Talend Data Preparation User Guide

EnrichVersion
6.5
EnrichProdName
Talend Big Data
Talend Big Data Platform
Talend Data Fabric
Talend Data Integration
Talend Data Management Platform
Talend Data Services Platform
Talend ESB
Talend MDM Platform
Talend Real-Time Big Data Platform
EnrichPlatform
Talend Data Preparation
task
Data Quality and Preparation > Cleansing data

To enable import for Hive or HDFS datasets stored on a multi-node cluster, you will have to edit the Components Catalog configuration files.

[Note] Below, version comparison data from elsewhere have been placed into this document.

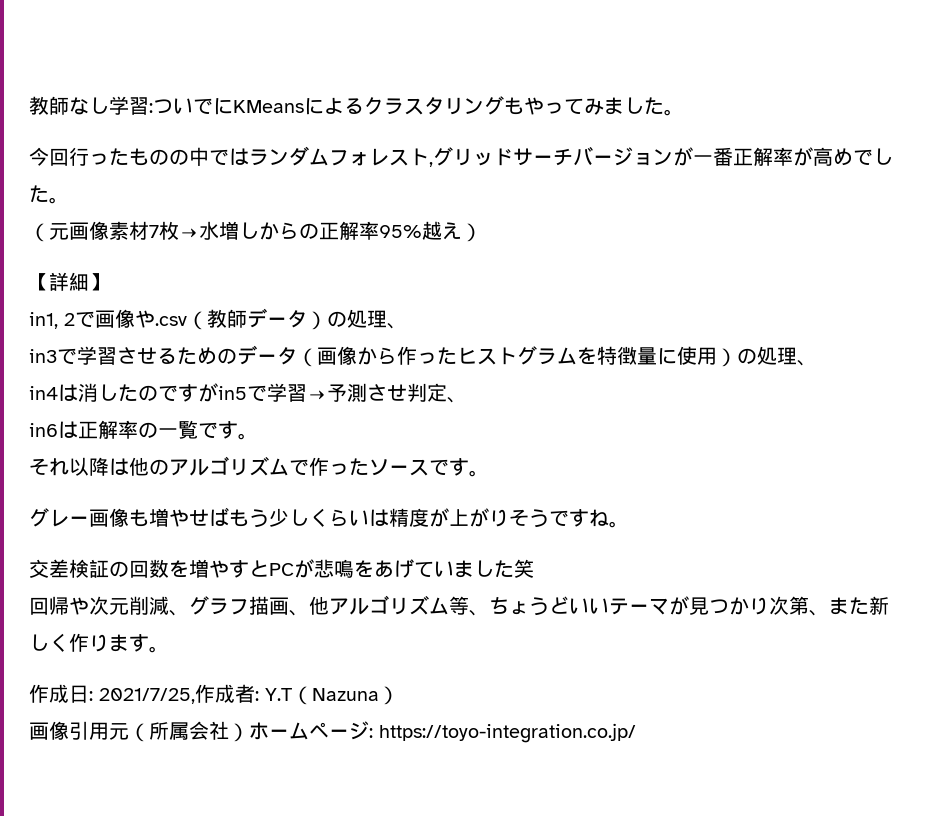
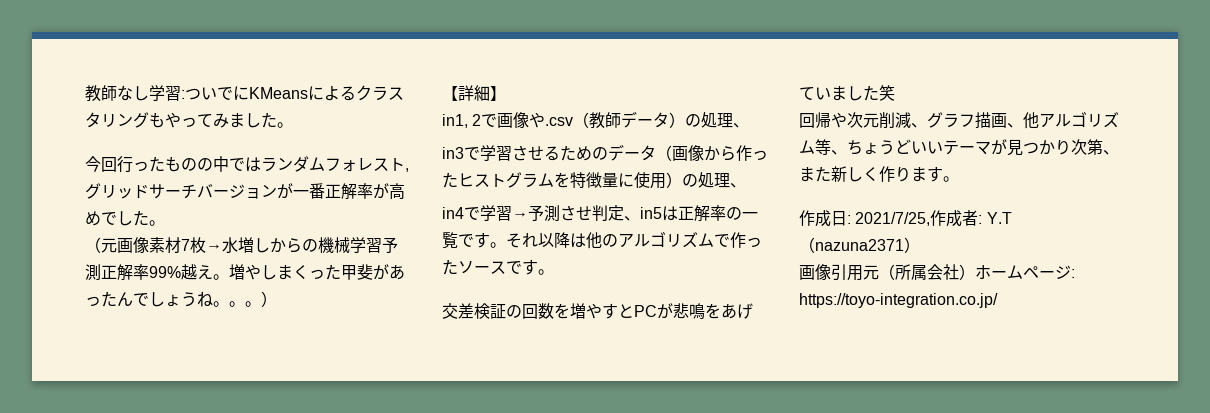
[319,221,462,240] 正解率95%越え -> [318,237,398,253] [85,264,405,281] [85,291,261,307] 機械学習予測正解率99%越え。増やしまくった甲斐があったんでしょうね。。。
[58,383,247,402] は消したのですがin5 -> (464, 213) none
[29,423,58,437] // in6 -> [640,207,662,219] in5
(258, 436) // -> (506, 245) none
[29,507,629,528] // グレー画像も増やせばもう少しくらいは精度が上がりそうですね。 -> (554, 272) none
[312,688,379,701] Nazuna -> [815,239,904,251] nazuna2371

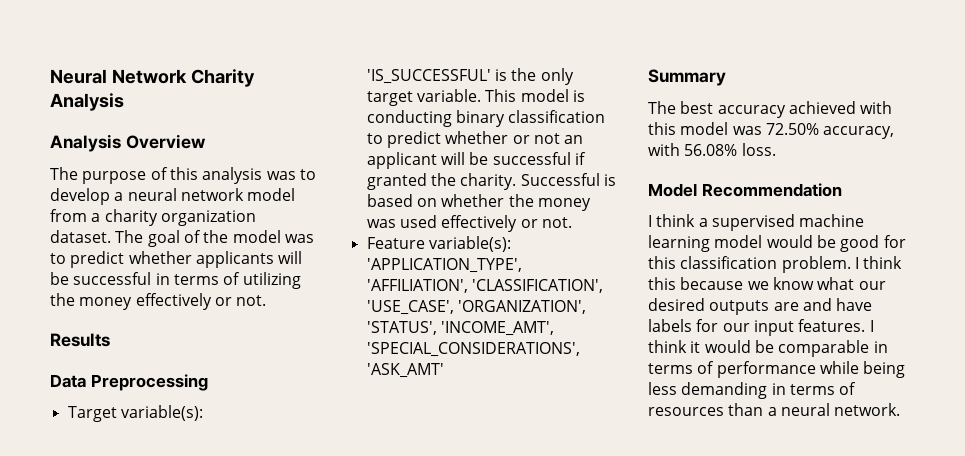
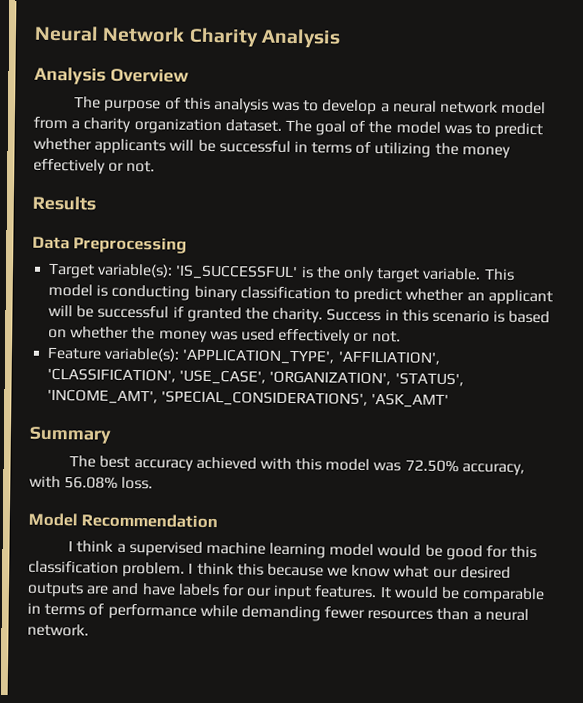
[512,133,560,144] or not -> (465, 295) none
[520,173,600,186] Successful -> [326,308,490,323] Success in this scenario
[869,320,874,332] [648,340,701,353] I think it -> [379,586,392,599] It
[863,361,906,378] [648,382,857,399] being less demanding in terms of -> [240,605,366,622] demanding fewer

Important: Make sure that your keytab file used to authenticate to HDFS is accessible to all the workers on the cluster.

Procedure

  1. Create a <components_catalog>/tcomp_gss.conf file, and add the following configuration parameters:
    com.sun.security.jgss.initiate {
    com.sun.security.auth.module.Krb5LoginModule required
    useTicketCache=false
    doNotPrompt=true
    useKeyTab=true
    keyTab="/path/to/the/keytab/keytab_file.keytab"
    principal="your@principalHere"
    debug=true;
    };
  2. In the <components_catalog>/start.sh set these parameters with the following values to reference the previously created <components_catalog>/tcomp_gss.conf file:
    THE_CMD="$JAVA_BIN $SCRIPT_JAVA_OPTS -Djava.security.auth.login.config=/path/to/gss.conf -Djava.security.krb5.debug=true
    -Djava.security.krb5.conf="/etc/krb5.conf" -Djavax.security.auth.useSubjectCredsOnly=false -cp
    \"$APP_CLASSPATH\" $APP_CLASS $*"
  3. When importing your dataset in Talend Data Preparation, the JDBC URL used to connect to Hive must follow this model: jdbc:hive2://host:10000/default;principal=<your_principal>

Results

You can now import Hive or HDFS datasets stored on a multi-node cluster.